**PAGE EXCERPT:**
▬▬▬

In other news –The Breus Foundation has officially announced the names of this year’s nominees for the Kandinsky Prize, which provides the winning artist with a very substantial award of 40,000 Euro for “Project of the year”. This year, Baibakov Art Projects alumna Irina Korina’s Refrain, Pavel Pepperstein’s Holy Politics and Lilia Li-Mi-Yan’s Masters/Servants are competing in that category. Another Baibakov Art Projects favorite, Timofey Radya, is among the nominees for the Young Artist Prize with “All I Know About Street Art”, an artistic manifesto written on the wall of a St. Petersburg factory in 2013.

Timofey Radya’s “All I Know About Street Art” (2013).

This month Radya, along with the talented Nikolai Alekseev, Alexandra Sukhareva, Aslan Gaisumov, Anastasia Kuzmina, Ivan Gorshkov and Evgeny Granilshchikov has also been chosen as the awardee of Garage’s support program for young Russian artists. All awardees will receive a monthly grant of 20,000 rubles throughout the year. With the ruble recently hitting historic lows, that amounts to about $470 per month.

Meanwhile, in Kiev, 23-year old Aslan Gaisumov has his eyes on a bigger award: he is the sole Russian nominee for PinchukArtCenter’s Future Generation Art Prize. The names of nominees were announced several days before Ukraine held a historic parliamentary election that resulted in a triumph of pro-Western parties, securing a European turn in the countries future. Politics are hard to avoid in Kiev these days, but for the Pinchuk prize, with its very international jury panel and selection committee, art is the first priority.  21 artists from all over the world, including Jon Rofman (Canada), Carlos Motta (Colombia), Zhanna Kadyrova (Ukraine), GCC (Arabian Gulf Region), He Xiangyu (China) are competing for the $100,000 prize, which will be awarded for the third time in early December of this year.

▬▬▬

**EXTRACTED INFORMATION:**
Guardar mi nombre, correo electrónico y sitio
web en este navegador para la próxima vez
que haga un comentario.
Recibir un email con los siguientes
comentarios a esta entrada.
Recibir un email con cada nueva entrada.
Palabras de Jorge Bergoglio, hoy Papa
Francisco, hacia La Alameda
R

▬▬▬

**TASK LIST:**
[A] Translate this sentence from the art prize news into Spanish: "All awardees will receive a monthly grant of 20,000 rubles throughout the year."
[B] Return the passage of the art prize news starting with "In other news" and going on through "factory in 2013.", copied word for word.
The records have no connection to the art prize news.

**ANSWERS FOR THIS EXERCISE:**
[A] Todos los galardonados recibirán una beca mensual de 20.000 rublos durante todo el año.

[B]
In other news –The Breus Foundation has officially announced the names of this year’s nominees for the Kandinsky Prize, which provides the winning artist with a very substantial award of 40,000 Euro for “Project of the year”. This year, Baibakov Art Projects alumna Irina Korina’s Refrain, Pavel Pepperstein’s Holy Politics and Lilia Li-Mi-Yan’s Masters/Servants are competing in that category. Another Baibakov Art Projects favorite, Timofey Radya, is among the nominees for the Young Artist Prize with “All I Know About Street Art”, an artistic manifesto written on the wall of a St. Petersburg factory in 2013.